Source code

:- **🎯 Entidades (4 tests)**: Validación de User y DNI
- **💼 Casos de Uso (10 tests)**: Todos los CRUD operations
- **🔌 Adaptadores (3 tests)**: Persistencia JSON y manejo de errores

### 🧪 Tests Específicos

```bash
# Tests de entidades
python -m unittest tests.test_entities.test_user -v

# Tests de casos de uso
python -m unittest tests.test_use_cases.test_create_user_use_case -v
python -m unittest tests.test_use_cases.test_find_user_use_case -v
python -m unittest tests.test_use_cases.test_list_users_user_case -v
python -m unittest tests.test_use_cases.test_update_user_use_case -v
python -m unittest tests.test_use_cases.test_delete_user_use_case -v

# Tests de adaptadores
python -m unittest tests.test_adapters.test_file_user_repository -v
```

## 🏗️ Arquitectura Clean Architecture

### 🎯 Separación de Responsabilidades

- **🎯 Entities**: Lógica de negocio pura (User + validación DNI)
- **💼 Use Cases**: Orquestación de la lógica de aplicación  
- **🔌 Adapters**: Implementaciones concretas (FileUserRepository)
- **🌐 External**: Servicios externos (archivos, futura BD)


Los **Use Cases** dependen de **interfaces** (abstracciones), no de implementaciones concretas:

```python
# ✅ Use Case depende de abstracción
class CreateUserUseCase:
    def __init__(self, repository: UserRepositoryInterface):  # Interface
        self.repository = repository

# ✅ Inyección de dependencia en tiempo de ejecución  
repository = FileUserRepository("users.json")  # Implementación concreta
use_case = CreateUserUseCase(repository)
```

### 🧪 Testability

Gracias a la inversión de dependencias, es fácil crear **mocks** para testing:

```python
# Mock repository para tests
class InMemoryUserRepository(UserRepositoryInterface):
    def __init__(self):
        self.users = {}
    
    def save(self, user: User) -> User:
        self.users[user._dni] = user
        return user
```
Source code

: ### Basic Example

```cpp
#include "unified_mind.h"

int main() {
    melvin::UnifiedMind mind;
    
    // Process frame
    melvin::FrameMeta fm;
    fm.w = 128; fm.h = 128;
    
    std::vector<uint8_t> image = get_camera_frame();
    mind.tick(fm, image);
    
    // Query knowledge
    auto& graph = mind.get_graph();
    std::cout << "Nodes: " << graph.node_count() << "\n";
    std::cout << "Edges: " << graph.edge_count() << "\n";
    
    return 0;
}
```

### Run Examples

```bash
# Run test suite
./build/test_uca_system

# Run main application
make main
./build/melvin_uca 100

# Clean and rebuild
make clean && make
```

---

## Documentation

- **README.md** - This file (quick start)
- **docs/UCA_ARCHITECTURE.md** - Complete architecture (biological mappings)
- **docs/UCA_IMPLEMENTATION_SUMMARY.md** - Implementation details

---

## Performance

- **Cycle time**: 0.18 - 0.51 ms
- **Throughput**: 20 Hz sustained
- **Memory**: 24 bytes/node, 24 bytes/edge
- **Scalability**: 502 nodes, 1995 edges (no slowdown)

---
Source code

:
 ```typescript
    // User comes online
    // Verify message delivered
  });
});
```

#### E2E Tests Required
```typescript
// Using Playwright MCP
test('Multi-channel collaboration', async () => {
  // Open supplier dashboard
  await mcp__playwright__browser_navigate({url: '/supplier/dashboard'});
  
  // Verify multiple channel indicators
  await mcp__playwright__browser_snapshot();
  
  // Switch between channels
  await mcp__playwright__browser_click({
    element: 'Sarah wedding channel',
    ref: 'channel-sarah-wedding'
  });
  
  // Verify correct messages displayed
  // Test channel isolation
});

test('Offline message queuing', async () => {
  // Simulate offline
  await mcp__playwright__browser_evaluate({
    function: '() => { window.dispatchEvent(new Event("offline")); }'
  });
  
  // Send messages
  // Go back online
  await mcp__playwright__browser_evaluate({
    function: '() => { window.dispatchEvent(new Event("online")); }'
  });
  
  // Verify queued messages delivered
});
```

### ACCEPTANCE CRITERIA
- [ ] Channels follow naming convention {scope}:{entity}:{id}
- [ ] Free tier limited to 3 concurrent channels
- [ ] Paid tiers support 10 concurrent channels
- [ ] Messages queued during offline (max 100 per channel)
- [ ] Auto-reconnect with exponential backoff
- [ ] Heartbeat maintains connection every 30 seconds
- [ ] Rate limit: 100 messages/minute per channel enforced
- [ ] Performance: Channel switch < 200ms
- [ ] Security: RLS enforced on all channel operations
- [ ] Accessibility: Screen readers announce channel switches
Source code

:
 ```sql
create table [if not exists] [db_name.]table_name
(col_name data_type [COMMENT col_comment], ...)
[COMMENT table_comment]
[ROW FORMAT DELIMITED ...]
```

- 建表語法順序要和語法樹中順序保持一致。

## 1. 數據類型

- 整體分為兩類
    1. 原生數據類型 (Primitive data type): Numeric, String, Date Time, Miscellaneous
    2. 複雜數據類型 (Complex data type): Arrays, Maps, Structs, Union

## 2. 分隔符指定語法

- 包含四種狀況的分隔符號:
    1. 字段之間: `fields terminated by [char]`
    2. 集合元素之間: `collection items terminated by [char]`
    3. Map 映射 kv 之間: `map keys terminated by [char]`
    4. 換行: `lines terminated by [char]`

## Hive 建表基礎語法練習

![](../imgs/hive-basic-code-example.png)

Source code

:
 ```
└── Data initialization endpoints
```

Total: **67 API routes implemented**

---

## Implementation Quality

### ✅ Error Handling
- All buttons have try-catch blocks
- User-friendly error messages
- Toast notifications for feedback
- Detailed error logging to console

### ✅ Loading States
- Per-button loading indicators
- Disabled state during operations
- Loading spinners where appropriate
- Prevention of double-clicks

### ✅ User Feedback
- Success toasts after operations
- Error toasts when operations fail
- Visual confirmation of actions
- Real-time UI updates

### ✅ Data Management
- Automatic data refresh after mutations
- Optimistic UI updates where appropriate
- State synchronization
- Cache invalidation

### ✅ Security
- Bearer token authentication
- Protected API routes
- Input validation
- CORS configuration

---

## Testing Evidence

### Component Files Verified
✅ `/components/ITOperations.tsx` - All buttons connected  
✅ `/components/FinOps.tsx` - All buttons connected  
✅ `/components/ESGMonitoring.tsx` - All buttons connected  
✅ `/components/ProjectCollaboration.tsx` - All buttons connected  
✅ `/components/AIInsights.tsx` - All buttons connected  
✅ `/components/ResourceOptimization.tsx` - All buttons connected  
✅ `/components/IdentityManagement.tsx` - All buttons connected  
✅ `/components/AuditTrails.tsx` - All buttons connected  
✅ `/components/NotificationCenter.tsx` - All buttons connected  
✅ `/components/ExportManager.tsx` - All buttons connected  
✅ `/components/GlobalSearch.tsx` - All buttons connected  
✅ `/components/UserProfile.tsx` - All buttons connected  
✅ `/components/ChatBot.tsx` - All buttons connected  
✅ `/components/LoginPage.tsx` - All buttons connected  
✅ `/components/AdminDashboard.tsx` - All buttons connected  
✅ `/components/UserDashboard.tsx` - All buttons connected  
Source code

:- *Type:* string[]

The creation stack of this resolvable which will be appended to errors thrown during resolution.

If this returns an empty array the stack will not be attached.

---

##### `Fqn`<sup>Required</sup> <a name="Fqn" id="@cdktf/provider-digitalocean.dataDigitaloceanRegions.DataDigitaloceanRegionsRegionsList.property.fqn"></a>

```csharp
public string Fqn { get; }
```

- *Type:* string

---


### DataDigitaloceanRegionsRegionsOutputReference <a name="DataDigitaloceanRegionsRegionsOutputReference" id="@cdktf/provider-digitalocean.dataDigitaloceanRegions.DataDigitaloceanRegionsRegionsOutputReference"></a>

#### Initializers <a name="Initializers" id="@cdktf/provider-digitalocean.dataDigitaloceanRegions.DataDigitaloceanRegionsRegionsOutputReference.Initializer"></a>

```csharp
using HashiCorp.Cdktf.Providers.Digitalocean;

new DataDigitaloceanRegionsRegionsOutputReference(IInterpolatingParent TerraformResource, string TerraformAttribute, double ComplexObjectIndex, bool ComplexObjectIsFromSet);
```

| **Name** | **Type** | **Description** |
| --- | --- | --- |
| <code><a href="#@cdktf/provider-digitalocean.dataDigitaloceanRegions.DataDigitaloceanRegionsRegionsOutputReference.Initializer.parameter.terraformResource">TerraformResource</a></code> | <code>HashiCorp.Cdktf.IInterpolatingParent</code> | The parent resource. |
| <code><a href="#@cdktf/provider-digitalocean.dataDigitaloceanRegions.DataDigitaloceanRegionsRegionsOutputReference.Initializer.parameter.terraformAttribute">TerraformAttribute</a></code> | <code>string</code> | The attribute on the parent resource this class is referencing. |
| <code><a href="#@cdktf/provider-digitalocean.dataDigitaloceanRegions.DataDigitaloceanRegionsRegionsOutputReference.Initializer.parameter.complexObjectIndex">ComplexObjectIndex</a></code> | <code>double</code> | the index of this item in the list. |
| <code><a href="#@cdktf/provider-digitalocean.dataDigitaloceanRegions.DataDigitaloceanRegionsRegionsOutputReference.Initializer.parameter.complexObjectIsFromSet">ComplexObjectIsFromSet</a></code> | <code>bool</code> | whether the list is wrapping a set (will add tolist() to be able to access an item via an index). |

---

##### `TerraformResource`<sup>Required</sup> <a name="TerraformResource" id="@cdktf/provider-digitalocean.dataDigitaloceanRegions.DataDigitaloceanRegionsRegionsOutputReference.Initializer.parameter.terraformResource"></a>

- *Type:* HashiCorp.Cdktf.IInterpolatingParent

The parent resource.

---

• • • • •

## WHAT YOU WILL DO
Each line from the top of the records down to the one with "- **💼 Use Cases**: Orquestación" must be retyped exactly; include both ends and nothing else.

## YOUR RESPONSE
Source code

:- **🎯 Entidades (4 tests)**: Validación de User y DNI
- **💼 Casos de Uso (10 tests)**: Todos los CRUD operations
- **🔌 Adaptadores (3 tests)**: Persistencia JSON y manejo de errores

### 🧪 Tests Específicos

```bash
# Tests de entidades
python -m unittest tests.test_entities.test_user -v

# Tests de casos de uso
python -m unittest tests.test_use_cases.test_create_user_use_case -v
python -m unittest tests.test_use_cases.test_find_user_use_case -v
python -m unittest tests.test_use_cases.test_list_users_user_case -v
python -m unittest tests.test_use_cases.test_update_user_use_case -v
python -m unittest tests.test_use_cases.test_delete_user_use_case -v

# Tests de adaptadores
python -m unittest tests.test_adapters.test_file_user_repository -v
```

## 🏗️ Arquitectura Clean Architecture

### 🎯 Separación de Responsabilidades

- **🎯 Entities**: Lógica de negocio pura (User + validación DNI)
- **💼 Use Cases**: Orquestación de la lógica de aplicación  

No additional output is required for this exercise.